Provided data:
◇ ◇ ◇ ◇ ◇

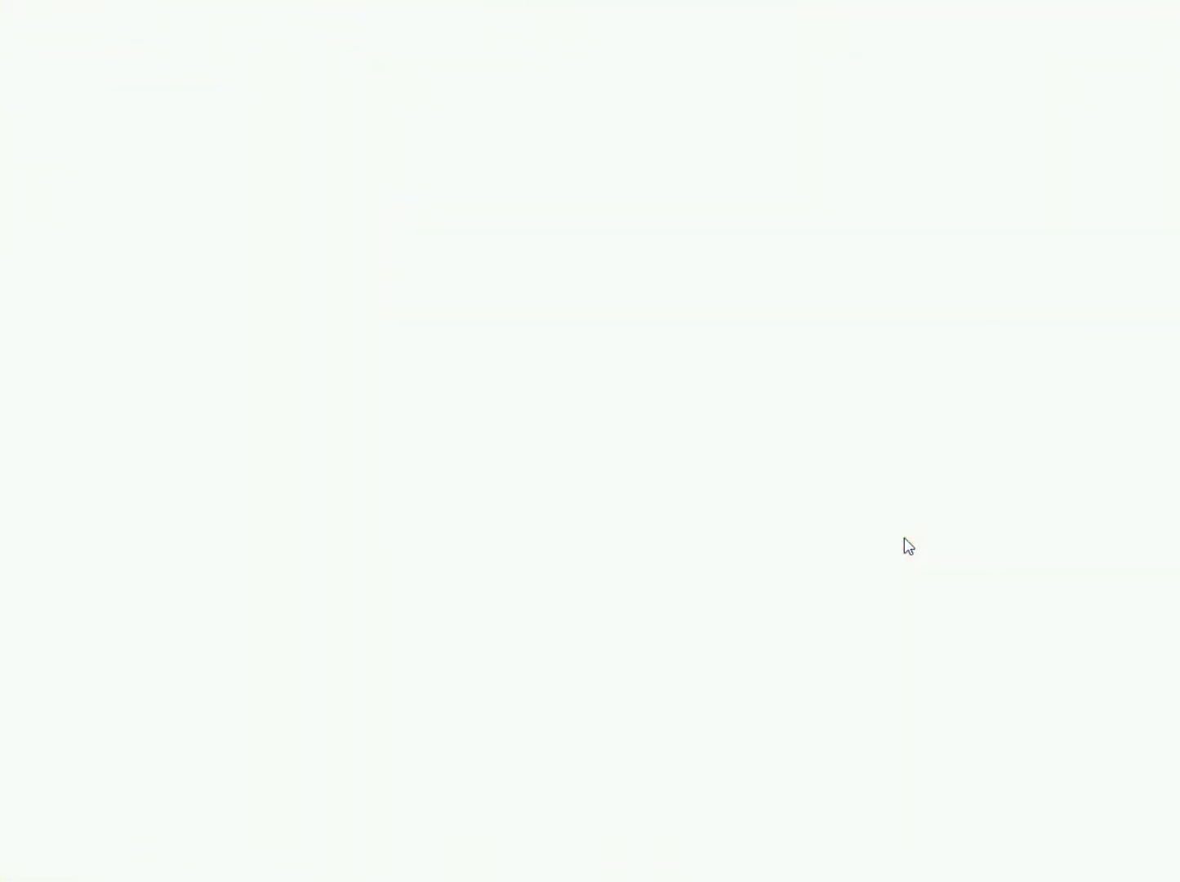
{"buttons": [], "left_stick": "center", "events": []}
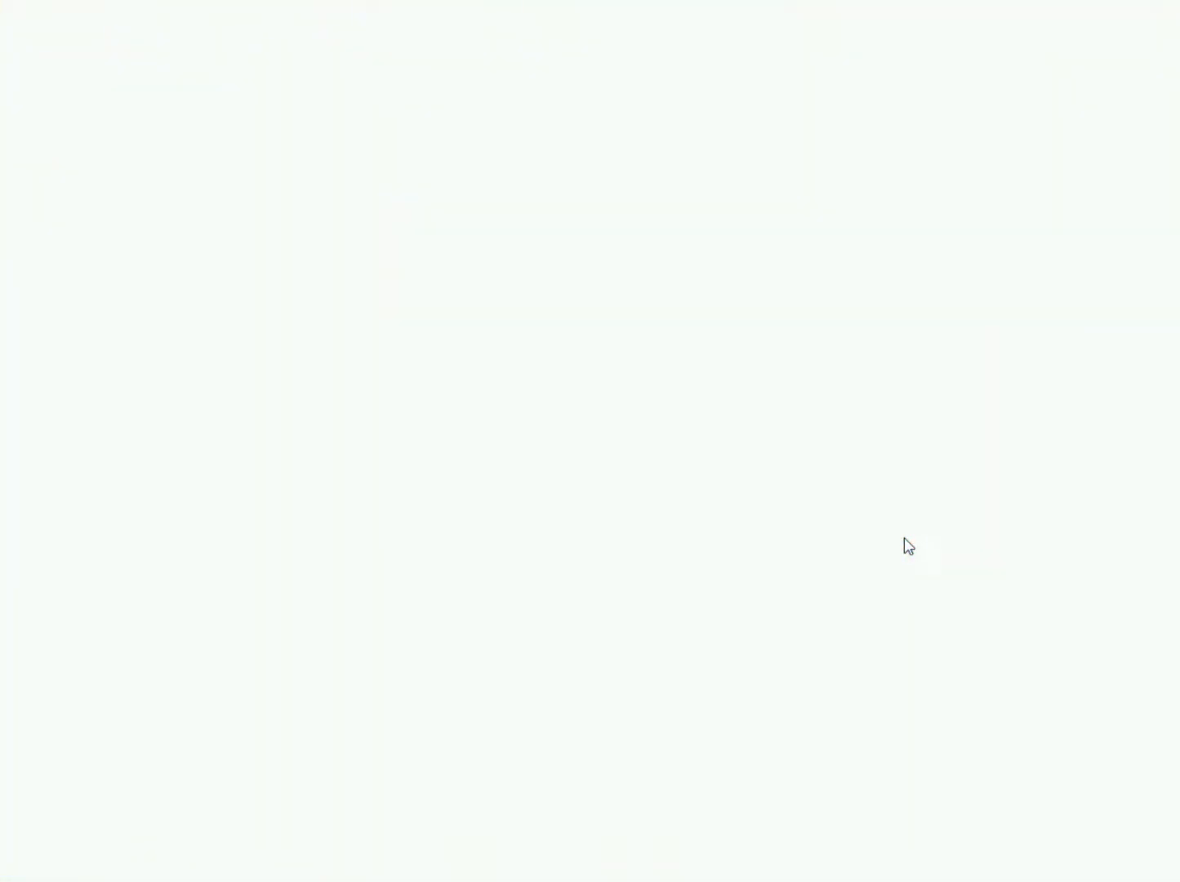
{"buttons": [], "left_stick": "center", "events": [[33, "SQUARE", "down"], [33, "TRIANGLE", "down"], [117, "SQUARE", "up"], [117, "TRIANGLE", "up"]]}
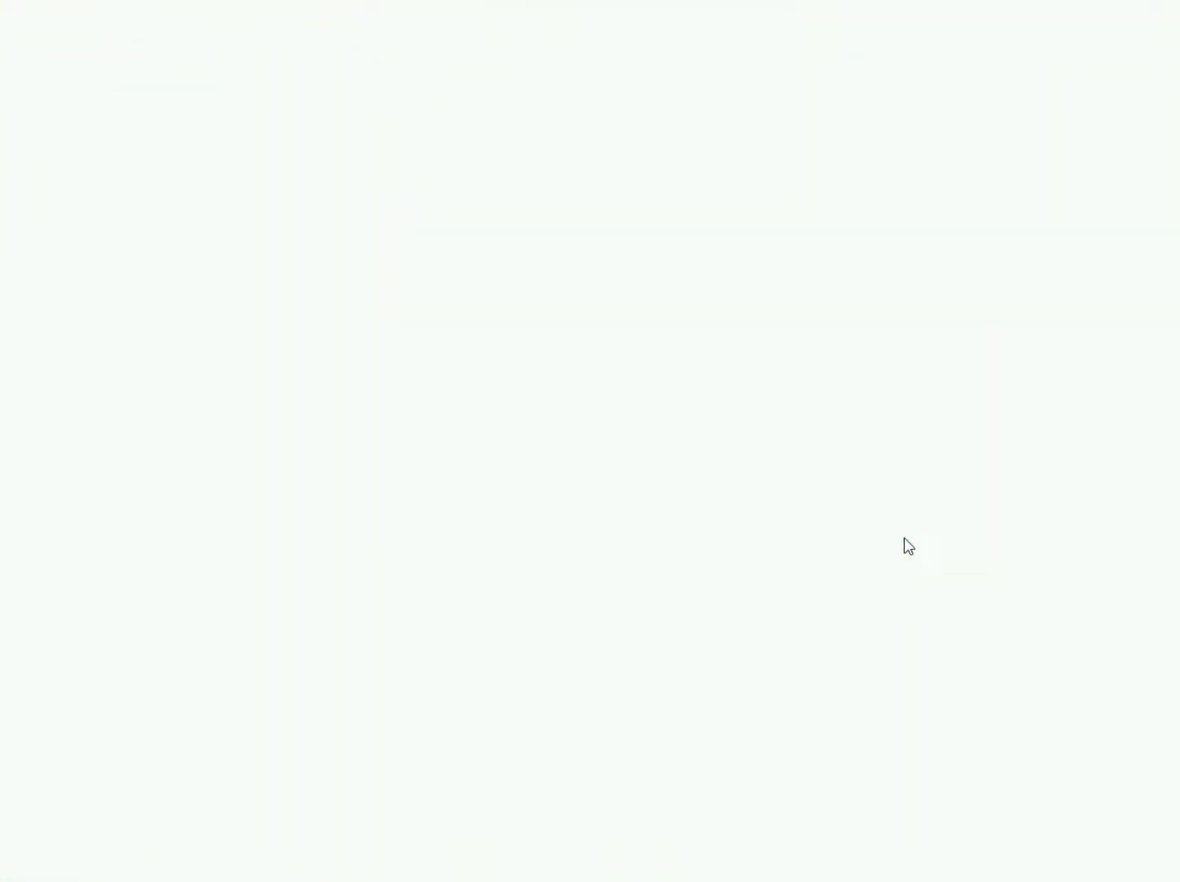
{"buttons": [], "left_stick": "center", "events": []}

◇ ◇ ◇ ◇ ◇

About this task: Would you return all the data exactly as given, minus the pictures?

Exercise solution:
{"buttons": [], "left_stick": "center", "events": []}
{"buttons": [], "left_stick": "center", "events": [[33, "SQUARE", "down"], [33, "TRIANGLE", "down"], [117, "SQUARE", "up"], [117, "TRIANGLE", "up"]]}
{"buttons": [], "left_stick": "center", "events": []}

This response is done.